** Exercise details **
Please give the count of lines in the listing underneath that hold "İstanbul", leaving out everything else.

** Information provided **
<<<<

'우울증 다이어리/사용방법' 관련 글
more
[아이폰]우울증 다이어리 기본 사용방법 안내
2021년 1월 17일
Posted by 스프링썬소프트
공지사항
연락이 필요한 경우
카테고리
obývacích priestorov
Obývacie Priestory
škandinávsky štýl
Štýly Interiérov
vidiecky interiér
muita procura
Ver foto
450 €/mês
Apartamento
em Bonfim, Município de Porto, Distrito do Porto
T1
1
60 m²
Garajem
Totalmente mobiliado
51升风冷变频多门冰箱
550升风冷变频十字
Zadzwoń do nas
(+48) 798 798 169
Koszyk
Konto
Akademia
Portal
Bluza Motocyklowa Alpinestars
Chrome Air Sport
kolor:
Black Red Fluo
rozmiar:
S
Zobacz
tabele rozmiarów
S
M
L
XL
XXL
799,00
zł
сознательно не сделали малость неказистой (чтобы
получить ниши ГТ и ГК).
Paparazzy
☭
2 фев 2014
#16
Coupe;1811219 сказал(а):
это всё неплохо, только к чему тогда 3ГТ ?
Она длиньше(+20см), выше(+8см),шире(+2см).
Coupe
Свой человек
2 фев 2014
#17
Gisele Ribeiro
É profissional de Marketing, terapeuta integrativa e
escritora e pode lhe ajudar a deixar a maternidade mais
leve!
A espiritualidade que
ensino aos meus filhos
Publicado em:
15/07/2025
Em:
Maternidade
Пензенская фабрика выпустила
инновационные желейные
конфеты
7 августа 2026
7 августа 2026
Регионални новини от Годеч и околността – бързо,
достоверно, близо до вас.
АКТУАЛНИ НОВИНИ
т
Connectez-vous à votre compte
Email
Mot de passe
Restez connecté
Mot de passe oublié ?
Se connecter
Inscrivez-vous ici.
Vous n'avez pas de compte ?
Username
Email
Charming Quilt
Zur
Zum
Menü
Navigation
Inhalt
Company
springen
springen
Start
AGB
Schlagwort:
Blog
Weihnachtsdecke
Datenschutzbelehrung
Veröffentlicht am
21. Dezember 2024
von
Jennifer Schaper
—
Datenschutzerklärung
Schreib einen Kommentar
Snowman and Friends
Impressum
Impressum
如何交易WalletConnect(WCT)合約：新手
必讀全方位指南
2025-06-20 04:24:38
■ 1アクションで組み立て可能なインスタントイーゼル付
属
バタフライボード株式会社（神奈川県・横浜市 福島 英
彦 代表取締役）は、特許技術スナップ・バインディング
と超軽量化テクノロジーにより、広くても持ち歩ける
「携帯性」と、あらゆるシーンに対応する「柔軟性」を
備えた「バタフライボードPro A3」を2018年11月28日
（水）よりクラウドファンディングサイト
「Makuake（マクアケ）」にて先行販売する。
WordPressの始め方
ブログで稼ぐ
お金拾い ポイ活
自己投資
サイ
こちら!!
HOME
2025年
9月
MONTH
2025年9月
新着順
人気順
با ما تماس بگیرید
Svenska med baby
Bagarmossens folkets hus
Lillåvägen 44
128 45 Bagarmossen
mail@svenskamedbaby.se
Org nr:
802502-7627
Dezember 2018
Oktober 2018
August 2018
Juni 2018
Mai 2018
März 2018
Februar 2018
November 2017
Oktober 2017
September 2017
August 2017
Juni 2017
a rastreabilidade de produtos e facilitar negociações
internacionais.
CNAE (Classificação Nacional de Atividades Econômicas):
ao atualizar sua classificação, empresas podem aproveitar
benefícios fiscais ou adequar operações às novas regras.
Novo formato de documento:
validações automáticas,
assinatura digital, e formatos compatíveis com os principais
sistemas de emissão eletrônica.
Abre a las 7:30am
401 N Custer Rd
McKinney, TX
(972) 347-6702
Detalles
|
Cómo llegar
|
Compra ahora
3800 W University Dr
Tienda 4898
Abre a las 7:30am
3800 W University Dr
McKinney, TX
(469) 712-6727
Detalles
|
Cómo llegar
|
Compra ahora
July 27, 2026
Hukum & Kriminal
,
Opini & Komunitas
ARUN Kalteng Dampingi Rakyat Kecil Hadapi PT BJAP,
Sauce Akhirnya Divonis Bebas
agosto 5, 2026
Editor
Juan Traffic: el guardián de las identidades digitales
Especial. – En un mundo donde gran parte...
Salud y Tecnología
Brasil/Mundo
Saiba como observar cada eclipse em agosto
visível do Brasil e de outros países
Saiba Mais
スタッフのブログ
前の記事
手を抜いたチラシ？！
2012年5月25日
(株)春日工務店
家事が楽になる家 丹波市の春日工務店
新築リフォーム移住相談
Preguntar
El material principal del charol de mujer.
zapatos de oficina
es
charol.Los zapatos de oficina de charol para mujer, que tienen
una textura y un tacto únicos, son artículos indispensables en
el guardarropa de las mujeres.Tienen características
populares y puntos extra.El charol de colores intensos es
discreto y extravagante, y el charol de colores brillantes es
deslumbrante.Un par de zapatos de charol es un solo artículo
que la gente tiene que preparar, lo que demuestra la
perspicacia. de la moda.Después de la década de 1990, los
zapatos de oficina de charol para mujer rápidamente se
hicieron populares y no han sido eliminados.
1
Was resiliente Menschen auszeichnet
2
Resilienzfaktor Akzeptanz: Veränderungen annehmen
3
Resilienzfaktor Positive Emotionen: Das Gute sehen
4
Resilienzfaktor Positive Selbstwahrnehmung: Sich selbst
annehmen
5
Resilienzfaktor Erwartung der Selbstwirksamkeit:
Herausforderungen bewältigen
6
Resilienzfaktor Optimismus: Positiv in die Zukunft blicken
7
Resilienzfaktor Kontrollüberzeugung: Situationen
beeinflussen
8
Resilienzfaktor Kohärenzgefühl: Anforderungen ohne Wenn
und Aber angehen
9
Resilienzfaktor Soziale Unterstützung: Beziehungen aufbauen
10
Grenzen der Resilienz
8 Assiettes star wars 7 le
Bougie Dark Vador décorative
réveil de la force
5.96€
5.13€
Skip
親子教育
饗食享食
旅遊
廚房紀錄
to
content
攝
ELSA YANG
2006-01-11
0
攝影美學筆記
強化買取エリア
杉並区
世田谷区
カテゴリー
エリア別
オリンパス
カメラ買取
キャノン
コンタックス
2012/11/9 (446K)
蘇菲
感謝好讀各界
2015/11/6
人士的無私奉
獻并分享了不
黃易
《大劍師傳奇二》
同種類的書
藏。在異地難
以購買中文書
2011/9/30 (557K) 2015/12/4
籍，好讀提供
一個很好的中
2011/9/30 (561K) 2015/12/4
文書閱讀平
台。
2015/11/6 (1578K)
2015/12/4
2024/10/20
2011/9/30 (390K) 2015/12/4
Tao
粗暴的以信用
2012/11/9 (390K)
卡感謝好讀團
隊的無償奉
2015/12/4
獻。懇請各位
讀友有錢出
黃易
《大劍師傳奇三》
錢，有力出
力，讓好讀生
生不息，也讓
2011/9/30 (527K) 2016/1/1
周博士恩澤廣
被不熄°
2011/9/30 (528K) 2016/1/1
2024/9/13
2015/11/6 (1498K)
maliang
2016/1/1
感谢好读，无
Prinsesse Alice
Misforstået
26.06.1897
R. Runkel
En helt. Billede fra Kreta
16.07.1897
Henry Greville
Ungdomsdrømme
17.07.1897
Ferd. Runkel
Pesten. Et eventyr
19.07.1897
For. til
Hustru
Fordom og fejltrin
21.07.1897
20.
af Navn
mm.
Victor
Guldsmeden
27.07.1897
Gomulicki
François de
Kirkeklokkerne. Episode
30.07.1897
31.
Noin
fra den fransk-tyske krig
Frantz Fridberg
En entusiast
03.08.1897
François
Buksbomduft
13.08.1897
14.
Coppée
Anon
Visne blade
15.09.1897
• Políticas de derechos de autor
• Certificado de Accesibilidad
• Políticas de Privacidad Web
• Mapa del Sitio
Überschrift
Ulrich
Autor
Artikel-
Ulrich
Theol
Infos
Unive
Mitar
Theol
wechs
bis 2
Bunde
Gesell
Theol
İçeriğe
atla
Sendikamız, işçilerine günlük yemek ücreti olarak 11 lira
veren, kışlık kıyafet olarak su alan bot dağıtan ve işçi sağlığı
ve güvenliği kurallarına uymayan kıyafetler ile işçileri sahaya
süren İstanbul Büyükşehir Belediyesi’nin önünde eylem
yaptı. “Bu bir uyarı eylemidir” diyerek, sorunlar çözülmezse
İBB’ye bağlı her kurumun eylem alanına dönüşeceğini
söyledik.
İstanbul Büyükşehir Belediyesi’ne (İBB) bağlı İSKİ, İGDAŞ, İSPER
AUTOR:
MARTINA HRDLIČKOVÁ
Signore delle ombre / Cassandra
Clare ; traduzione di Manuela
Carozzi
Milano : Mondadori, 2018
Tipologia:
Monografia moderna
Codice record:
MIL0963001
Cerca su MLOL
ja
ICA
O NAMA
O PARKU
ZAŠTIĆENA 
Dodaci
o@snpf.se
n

>>>>

** Completed exercise **
2